I've got access to some apple wood that I'm sure my back would appreciate my splitting before loading it into the truck.

Thanks.

Dave Roller
 
Dave, apple splits/checks quickly. If you split the pith out and seal the ends, overlapping the ends onto the flat about 2 in. helps. I've had almost no success keeping apple, even when I rough turn and reseal right away. Never having tried turning green to finish, I can't address that.
 
This is very unscientific. I have been playing with both for the last few years because I seem to get wood at the most inconvenient time for me to cut it up or turn it.
Short logs (like 3 feet or less) seem to hold up better if I split them at the heart and seal the ends. I cannot tell the difference in the long logs other than it is really a pain to split them with a chainsaw. Both the split logs and whole logs seem to start checking at about the same rate.
What I have found that works really well, but only on smaller logs, is to split them at the heart and dip the ends in wax. I heat the wax in an electric skillet so my size is limited to about 11 or 12" This really slows down the drying time which of course helps preserve the log. If I have time and can cut it into turning blanks and coat the whole thing it will save the piece for a year or more depending on the heating and cooling of my garage.
I don't coat the side grain except on the already cut turning blanks. For spindle turning blanks I only coat the ends with wax.
 
apple

My experience is as others-it splits. The owner of a place where I work part time "up North"-a woodworker- gave me some apple 2 months ago taken down to expand the business. I cut longitudinally and sealed (there were already checks). Then bandsawed out getting into "solid" wood. While turning 2 splits appeared before 10 minutes. I ended up with a natural edged bowl with 15 to 20 small cracks on ea side. I put some black mineral in to accentuate. It is almost dry and the splits aren't going anywhere. My 2" recess is oval and 2 1'4" on one end and 2" on the other. If anything, the splits on the inside have compressed. Apple has nice brown heart wood and off white sap wood. Gretch
 
Most of the trouble with apple is us. We want to be able to pick on the short and wide, not the tall and narrow, so we prune and louse up the loading on the trunk until it's a twisted mess. No wonder it splits. Pretty dense, too. My best luck, as with any wood, has been to rough and dry, not wait for stresses to make a mess of things.

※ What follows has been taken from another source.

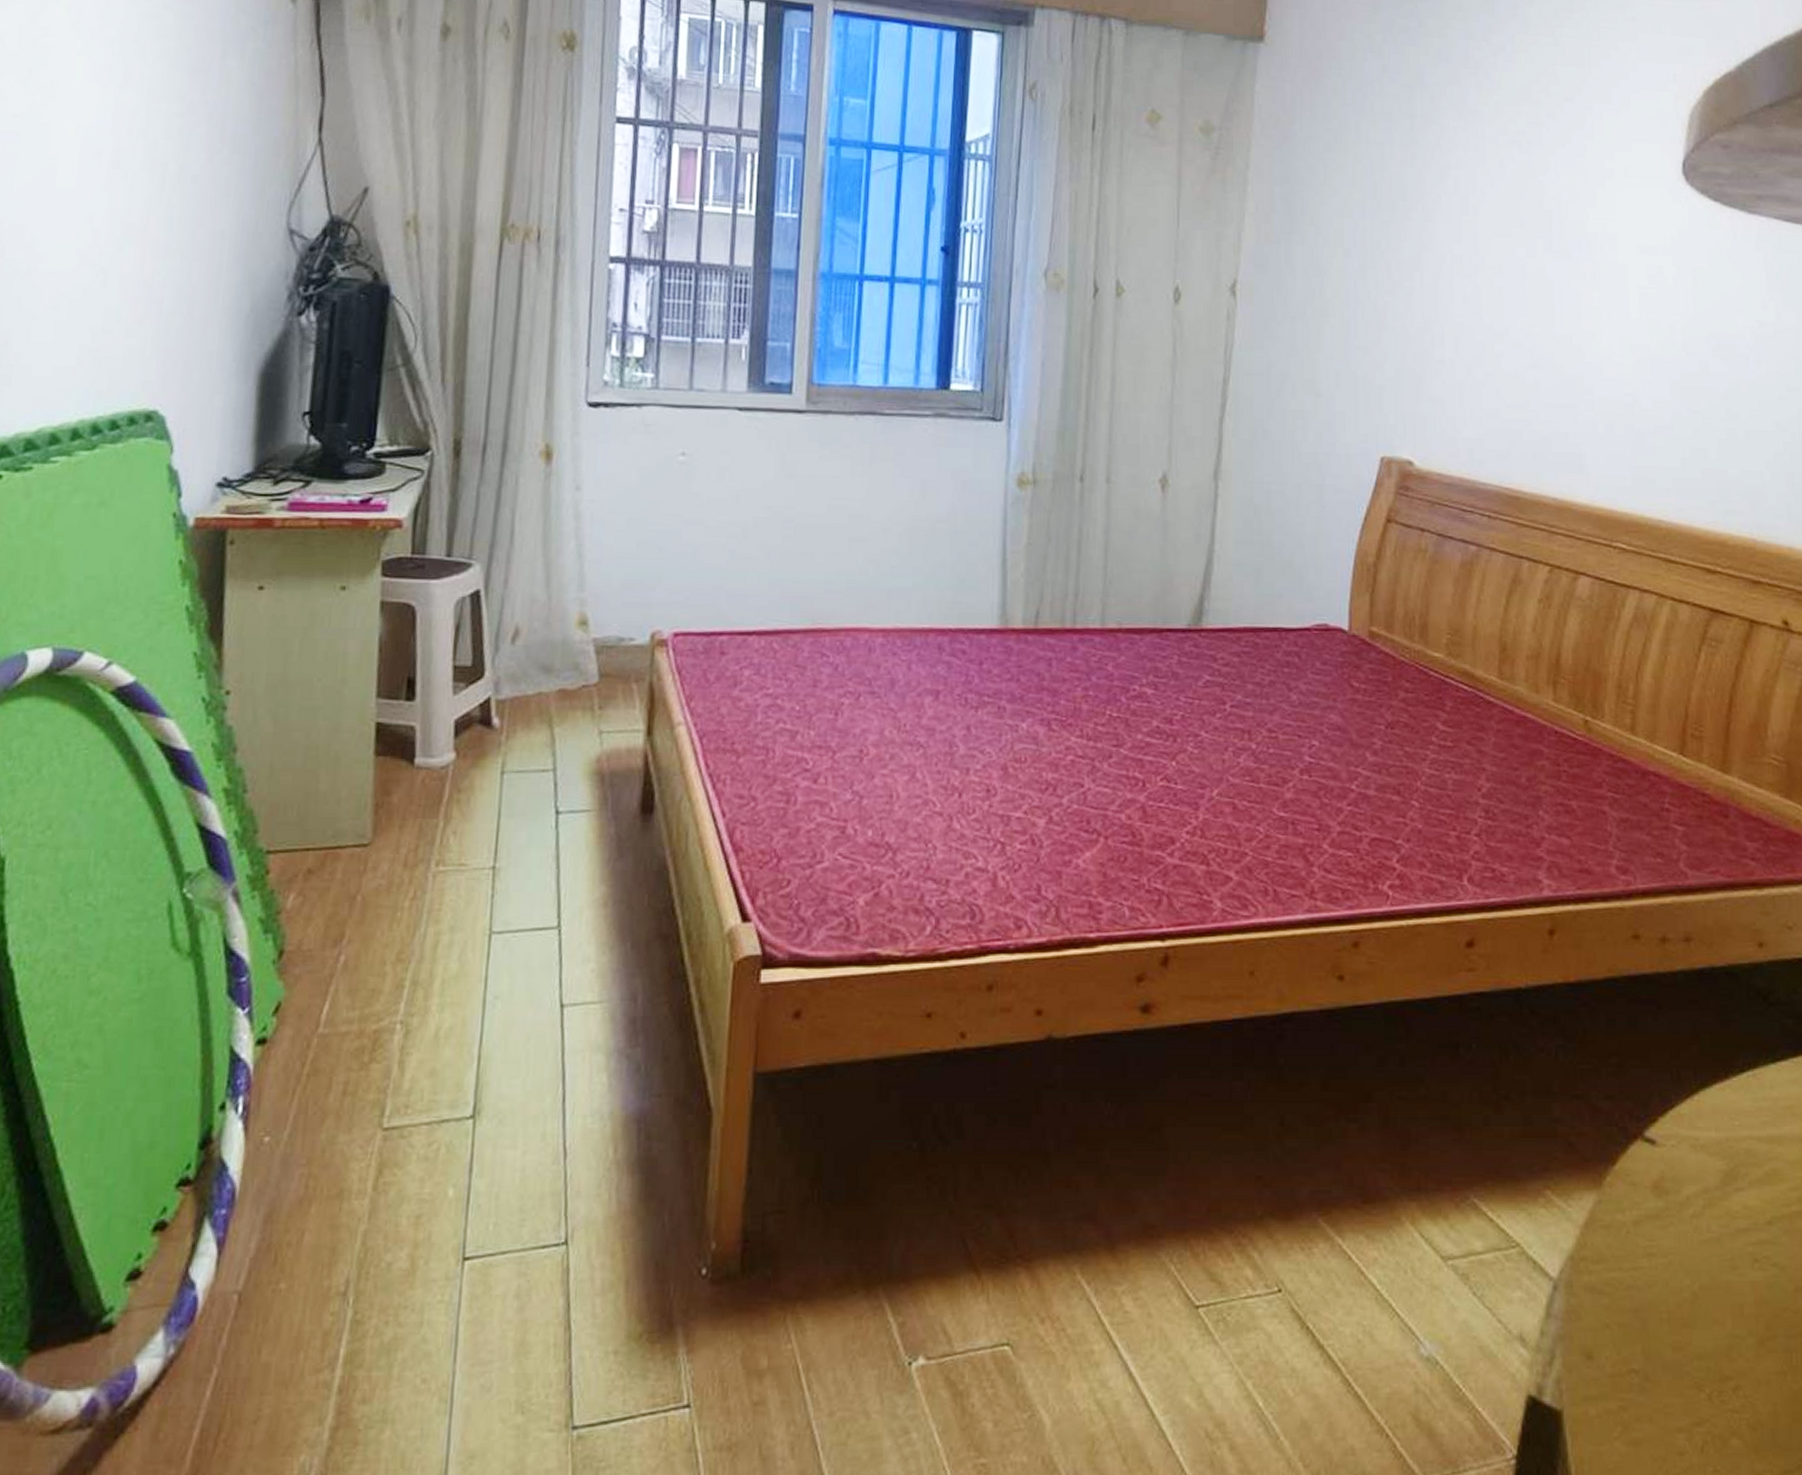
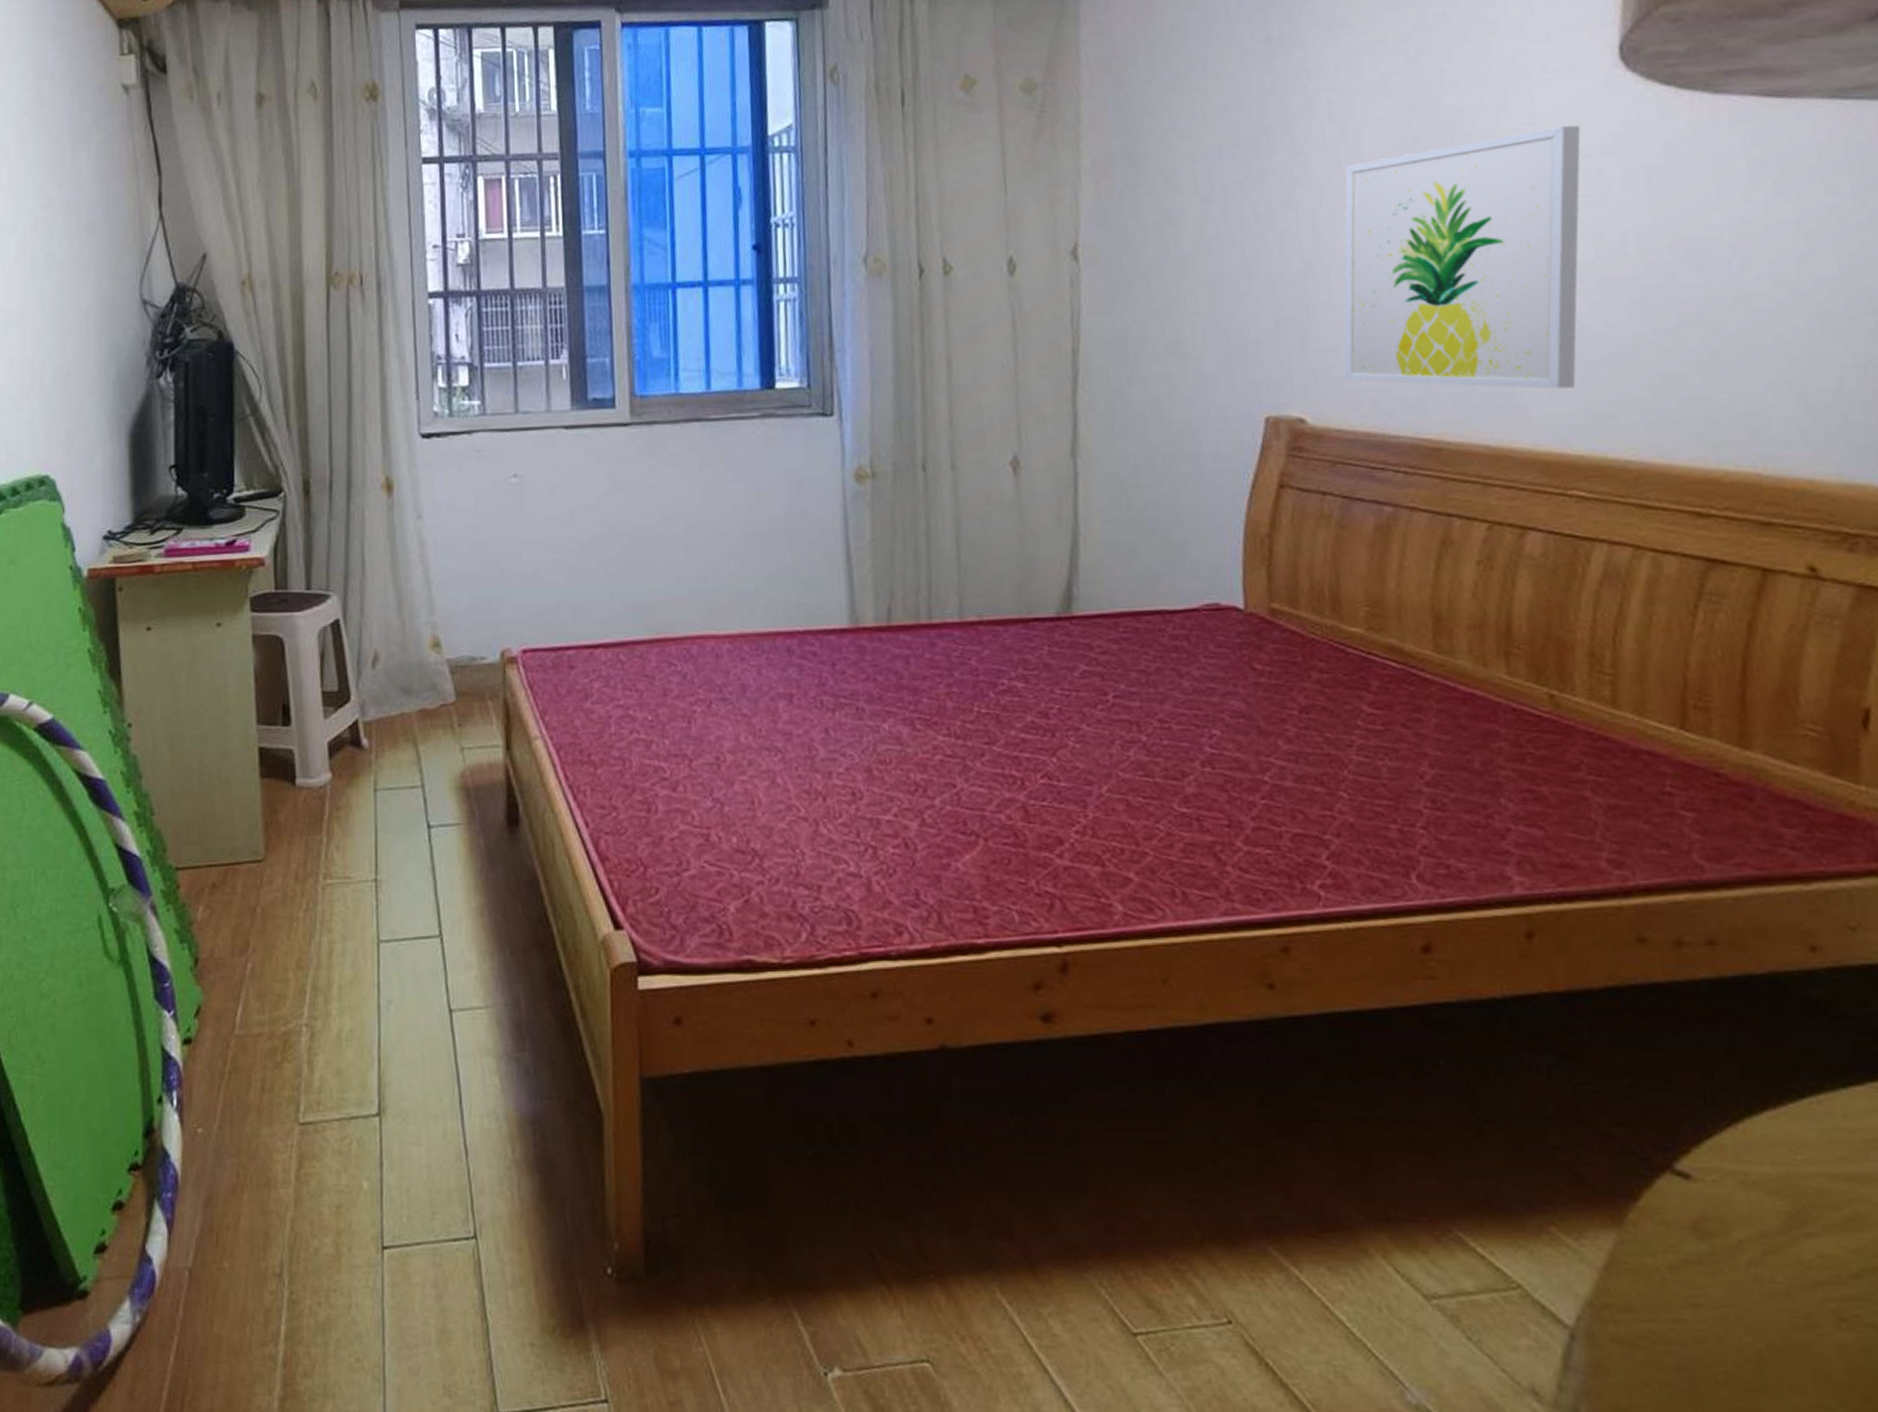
wall art: none [1447,225,1649,454] -> present [1343,125,1581,389]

FWIW, "volunteer" apple trees grown from the seeds of cores discarded out the school sleigh long ago are pretty cooperative. The apples are whatever, no variety, but suitable for granddaughter/poppa sharing on woods walks. Deer like them too, as do bears, who have caused me to harvest two of ours, and beavers, who took down another.
 
You will increase your chance of success by halving or better yet, quartering the rounds. Don't skimp on the sealer for the end grain, make it thick, but don't coat the side grain. Letting the pieces soak for a minute in hot wax is much better than globbing cold sealers like Anchorseal on the end grain.

The point of sealing the end grain only is to let the wood dry slower from the sides, stop the fast evaporation from the end grain, in order to even out the drying.

Apple may crack anyway, but maybe not as deep if heavily coated, so just allow 2-3" of sacrificial waste at each end.
 
Thanks, everyone. I have split the logs and coated the endgrain with Anchorseal, which I had on hand. I'll watch them and recoat if I think it's necessary. I plan to rough-turn them as soon as this heat wave gets out of the East. A couple of you mentioned wax, which I think would be very good, but I don't know a source for that much wax, nor do I think I could put those large pieces into the wax. Maybe you could tell your source for wax and can it bt swabbed on or would it set up too fast?

AND, from what some of you have said I had better add a lot of CA glue to my Woodcraft order.
 
Plain ol' paraffin, or canning wax, available at most grocery stores. I would dip the wood if your pan is big enough, but brushing it on should work ok especially in hot weather where the wax would be slow to set.
 
Plain ol' paraffin, or canning wax, available at most grocery stores. I would dip the wood if your pan is big enough, but brushing it on should work ok especially in hot weather where the wax would be slow to set.